While rumors about the daredevil's failing health have been buzzing for a few years, his friend Alma Barry in Twin Falls didn't believe them until Knievel called and asked for a gravestone he left in her care to be shipped to him in Butte.
The white marble marker was created to generate publicity about his Snake River Canyon jump more than 30 years ago. Alma Barry and her family got to know Knievel in the seven years he took to build the ramp and plan the jump. The Barrys owned Volco Builders' Supply and helped him build the ramp and press box. The family became such close friends with Knievel that he asked them to store the giant stone marker.
The Barry family sold its business to Franklin Building Supply a few decades ago and asked that the new managers watch over the marker.
It sat in a stockroom for more than 30 years.
"He said he wasn't doing too well and wanted to be buried in Butte and asked if we could send him the gravestone," Barry said. "It is a very beautiful piece. It had the date he was born and the date of the jump and his image on it and a space for in case he didn't make it over the canyon."
Knievel, 66, sent a truck to pick up the stone, and it is now in Butte.
His biggest payday came when he jumped the Snake River Canyon in September 1974 for $6 million. He says his son, Robbie, may also be planning to do a similar jump in Twin Falls. But he doubts it.
"I worked for seven years on that jump, going to Twin Falls for a month each year and working with engineers," he said. "I don't think Robbie has been there once, so he may say he is going to do it, but he isn't putting in the work."

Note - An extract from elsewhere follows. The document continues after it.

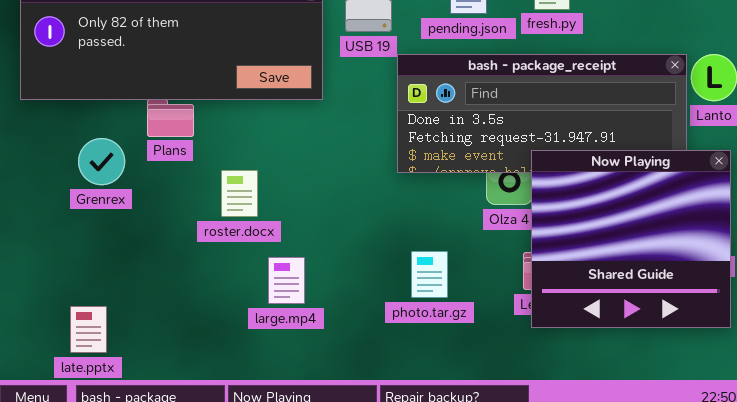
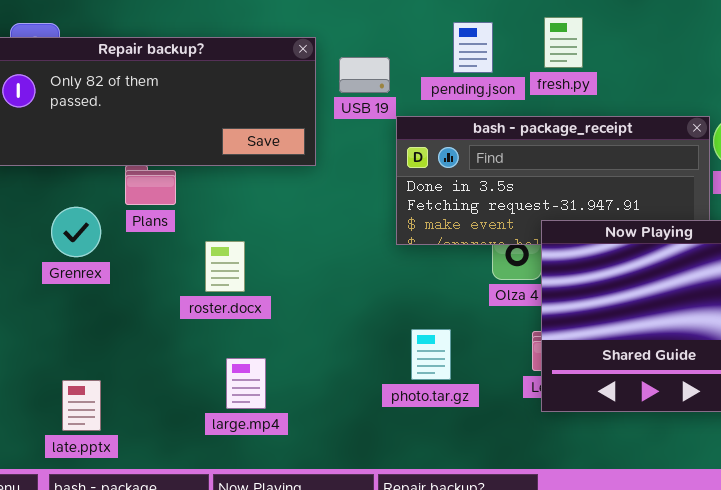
large.mp4: [268,257,305,304] -> [226,358,266,409], moved
late.pptx: [70,306,107,353] -> [62,380,101,431], moved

He wants to be buried next to the grandparents who raised him. Knievel was influenced to become a motorcycle daredevil when they took him to Joey Chitwood's Auto Daredevil show when Knievel was 8. But his grandparents were very much against his career choice.
"They encouraged me not to," he said. But Knievel has no regrets, and he encourages young people to follow their passions, too.

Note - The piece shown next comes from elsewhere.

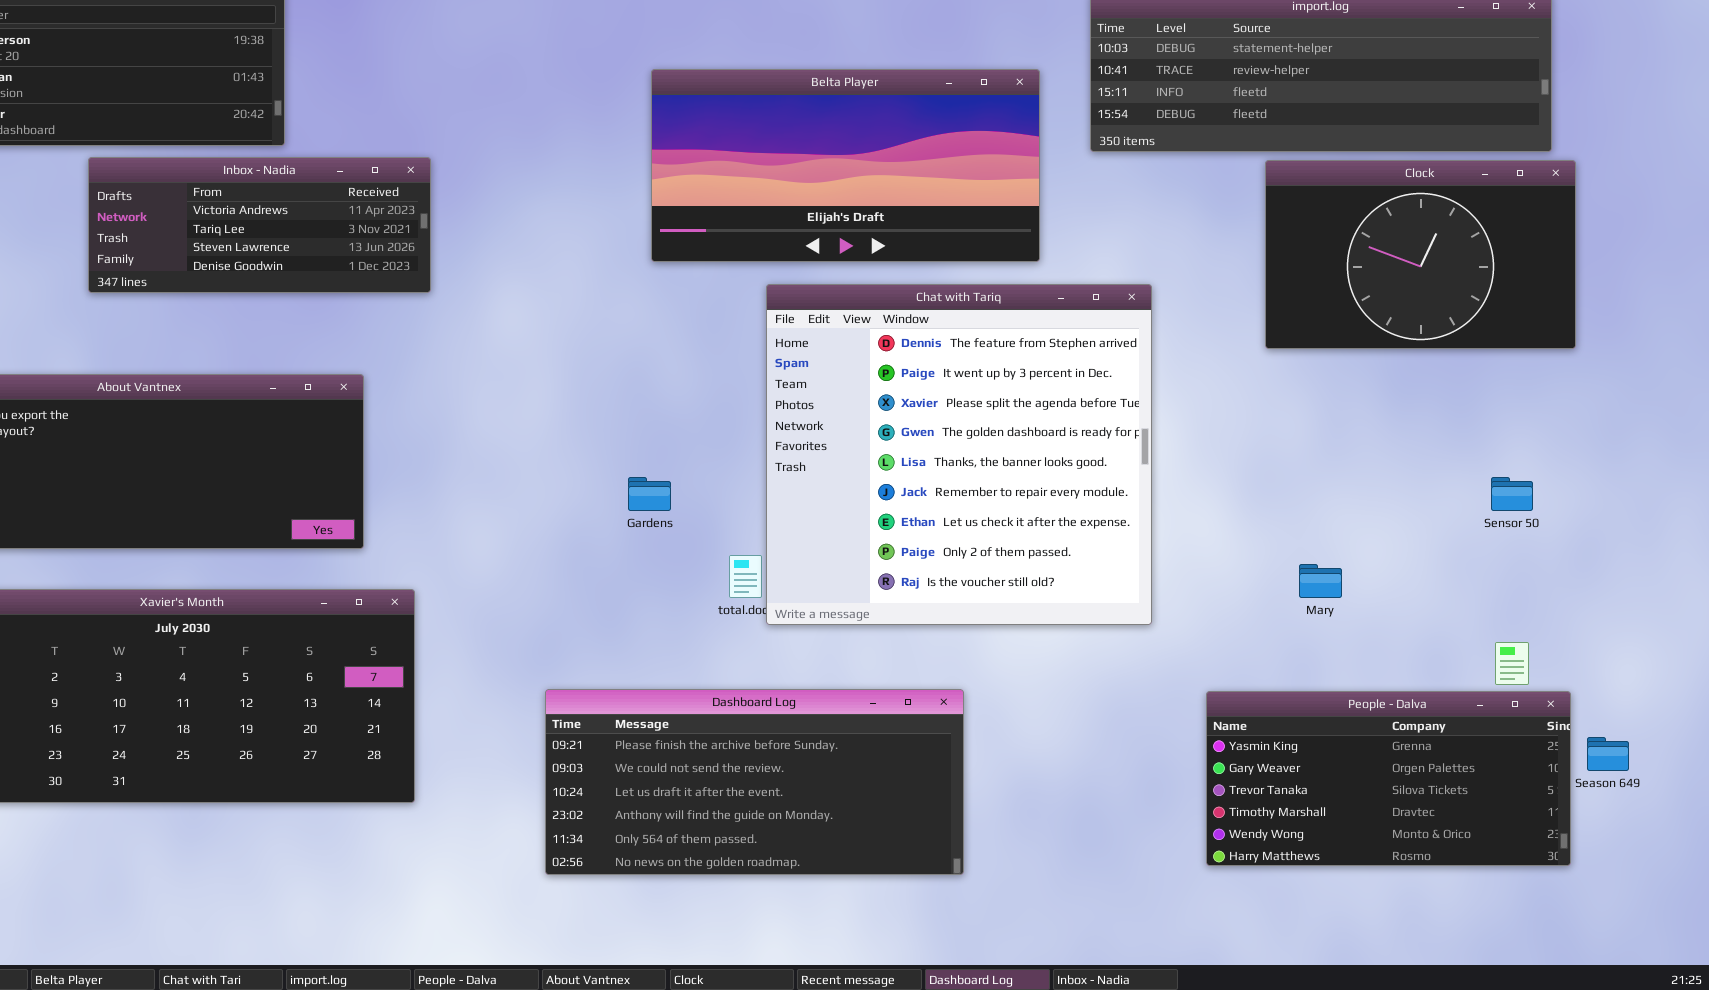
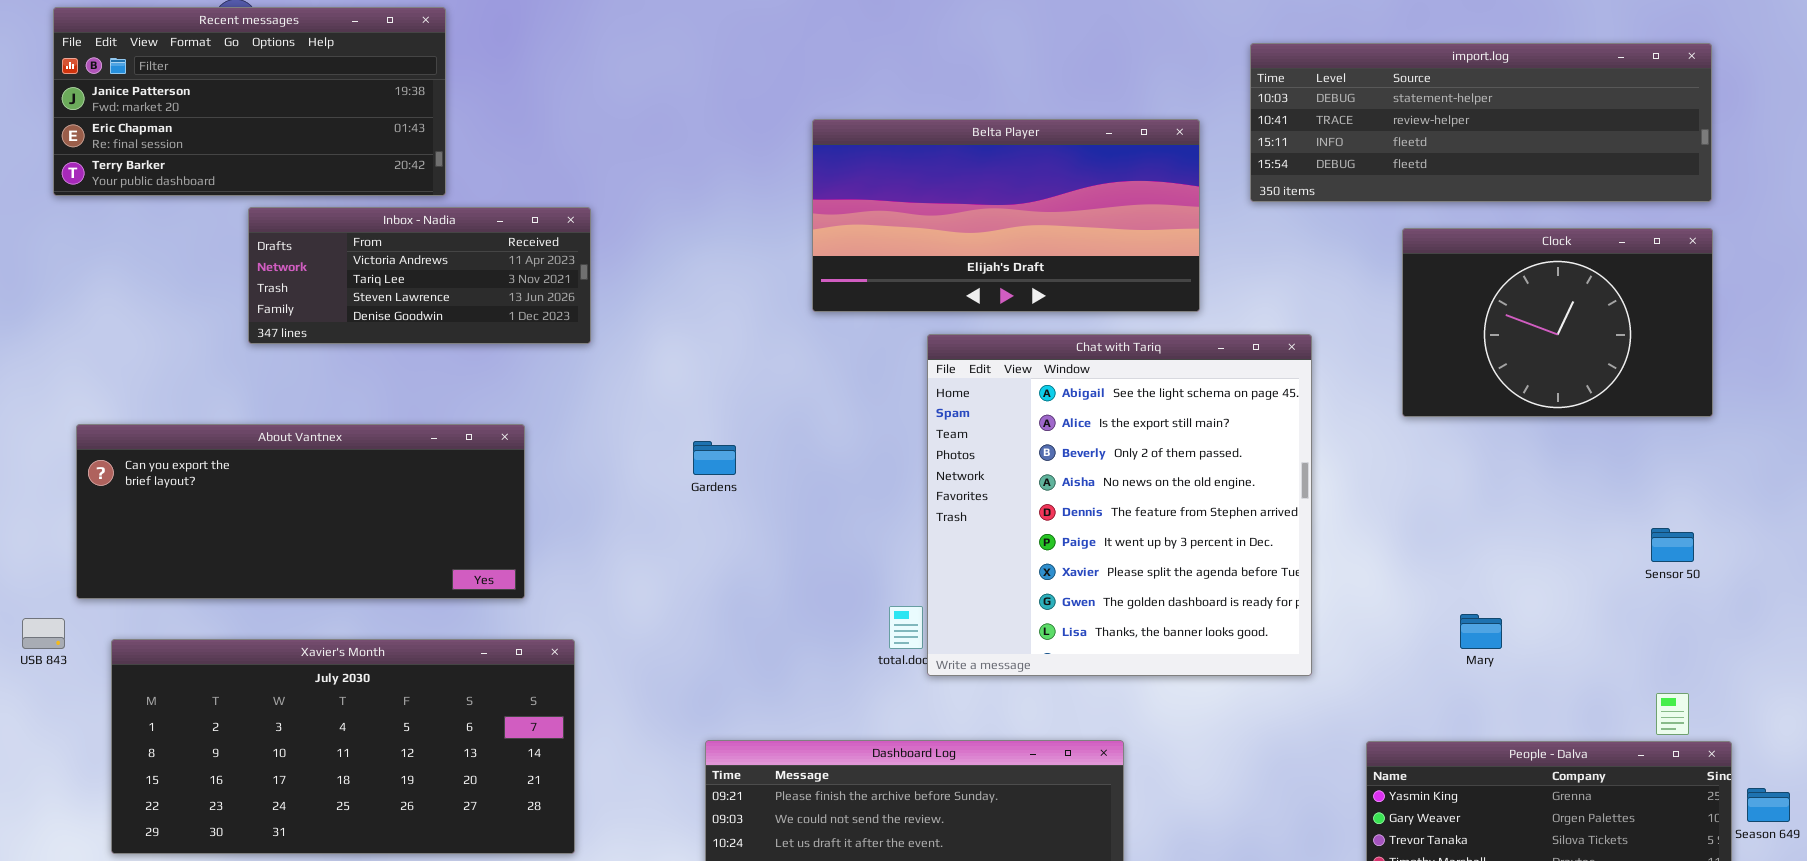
Clock: [1265,160,1576,349] -> [1402,228,1713,417], moved
Chat with Tariq: [766,284,1152,625] -> [927,334,1312,676], scrolled up 4 rows
Gardens: [628,477,671,511] -> [693,441,736,475], moved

"Follow your dreams, no matter what they are or you'll never amount to anything," he said. "It's better to take a chance in life than to never take a chance. I'm not saying to go and jump a canyon, but you have to take chances. Next time, I'll take more."
The man had some guts, did some dangerous things that I wouldn't touch with a ten foot pole.
Robert Craig "Evel" Knievel, Jr. (born October 17, 1938 in Butte, Montana) (died November 30, 2007) is a motorcycle daredevil who has been a household name since the late 1960s, and arguably the most iconic motorbike stuntman of all time.
This is a pic of him, early '70s, in Ft. Lauderdale, FL
Typical Evel, his Baptism was televised live. [:D]
A legend in his own time.
May he R.I.P.
+1
my childhood hero.......
R.I.P bud...[V]
Jon
Godspeed, you crazy old man.
Ok guys what did he ride?
Harley XR750
quote:Originally posted by select-fire
Ok guys what did he ride?
Harley XR750
Correct,, One BadA** Bike.. He has already jumped the Pearly Gates and St. Peter is wanting to take a lesson on doing wheelies..[:D]
quote:Originally posted by Spider7115
quote:Originally posted by select-fire
Ok guys what did he ride?
Harley XR750
Correct,, One BadA** Bike.. He has already jumped the Pearly Gates and St. Peter is wanting to take a lesson on doing wheelies..[:D]
He's gonna need a bit more power for THAT jump!
Trinity +++
Even his son uses a dirt bike these days.
Leave it to him to die at 69...
Yup! He probly did his share of that![;)][:p][:D]
W.D.
To his family: Our hearts are with you!